Remember when a presidential candidate asked you to vote for revenge? 
Did you? 
Are you feeling the revenge?


Alphabet Soup of Failure. Pen and Ink on 17"x14" Paris Paper
Unprecedented Concoction of Corruption, Distrust, Ineptness, Incompetence, Lies, Falsehoods, Coverups, Spying, Overreach, Political Correctness, Abuse of Power and Disregard for the People.

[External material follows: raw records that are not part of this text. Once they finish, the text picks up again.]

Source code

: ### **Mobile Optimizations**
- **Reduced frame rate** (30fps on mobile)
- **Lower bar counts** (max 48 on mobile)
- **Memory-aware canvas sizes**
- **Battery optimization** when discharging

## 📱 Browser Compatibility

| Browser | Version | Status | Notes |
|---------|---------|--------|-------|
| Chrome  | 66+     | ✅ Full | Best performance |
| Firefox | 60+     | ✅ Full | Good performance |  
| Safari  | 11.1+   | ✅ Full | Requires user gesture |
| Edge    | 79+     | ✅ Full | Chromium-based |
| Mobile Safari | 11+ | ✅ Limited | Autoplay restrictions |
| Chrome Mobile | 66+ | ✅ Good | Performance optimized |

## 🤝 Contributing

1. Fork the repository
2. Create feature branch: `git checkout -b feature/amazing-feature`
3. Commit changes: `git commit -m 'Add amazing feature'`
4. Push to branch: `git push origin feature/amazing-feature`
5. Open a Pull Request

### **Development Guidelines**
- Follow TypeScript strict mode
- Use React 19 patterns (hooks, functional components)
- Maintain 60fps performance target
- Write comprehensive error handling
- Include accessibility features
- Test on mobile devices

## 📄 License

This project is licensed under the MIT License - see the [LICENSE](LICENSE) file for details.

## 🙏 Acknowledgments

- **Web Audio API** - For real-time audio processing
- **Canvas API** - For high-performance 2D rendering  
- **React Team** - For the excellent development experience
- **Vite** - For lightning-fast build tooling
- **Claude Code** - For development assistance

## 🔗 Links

And here is my revenge: Life, Faith, Love, Liberty, Drawing. This is the Liars, Fabulists and Prevaricators Series. One does not have far to look for inspiration - here's what inspires me and how. These are pen and ink drawings on 17"x14" Paris paper:

  


Now listening to Doris Day and soon Ella Fitzgerald. 
Have you heard of Tuva and their throat singers? I love Huun Hurr Tu.



5/1/14

An Ordinary Day









How often does this happen to you? You are doing something and then you are gripped with a sensation so strong that it overwhelms and overcomes you. Nothing is amiss; nothing is bad or wrong nor great or exciting.  You are doing something ordinary on an ordinary day. Yet, you are filled with that sensation both mental and physical. Is it delight, joy, happiness, gratitude, perhaps a feeling of being blessed because you are alive and you are here and cooking? Yes, cooking! Imagine that. What is so great about cooking or doing laundry, changing sheets, dusting, working at your desk, writing rules, drawing, painting, being with your husband, laughing with your children… everyday events? Maybe it is just me. But my day is punctuated by those moments just because I am alive and here.


I am still amazed by ordinary things. Others tease or taunt me by saying I am easy to please. On the contrary, I am not. I just think and feel differently about certain things, like the glide of a pen when it reaches that stage where it flows with the same sensation when I sometimes use charcoal or graphite. It reverberates into my arm. I can feel every point and every line of ink it creates. It is sensuous. It hits my guts and I am afraid to breathe because it might alter the rhythm and then I stop and gasp. I am so happy and grateful that I love what I do and I think about how I got into this state. I thank those who made it possible for me to feel and think without restraint; guided not by onerous tyrannical man-made laws but by the laws of sensibilities and of human dignity. So I thank my parents for guiding me to a place called here and now and for reminding me to never forget that I am free. I thank those who gave the ultimate sacrifice to preserve my freedom and liberty. Yes, liberty, freedom from arbitrary or despotic government control,  which is why I get intense and tense when those who are in a position of power think and act as if they are better or know better than everybody else then legislate moronic rules, regulations and laws.

Yes, it is an ordinary day. Thank God.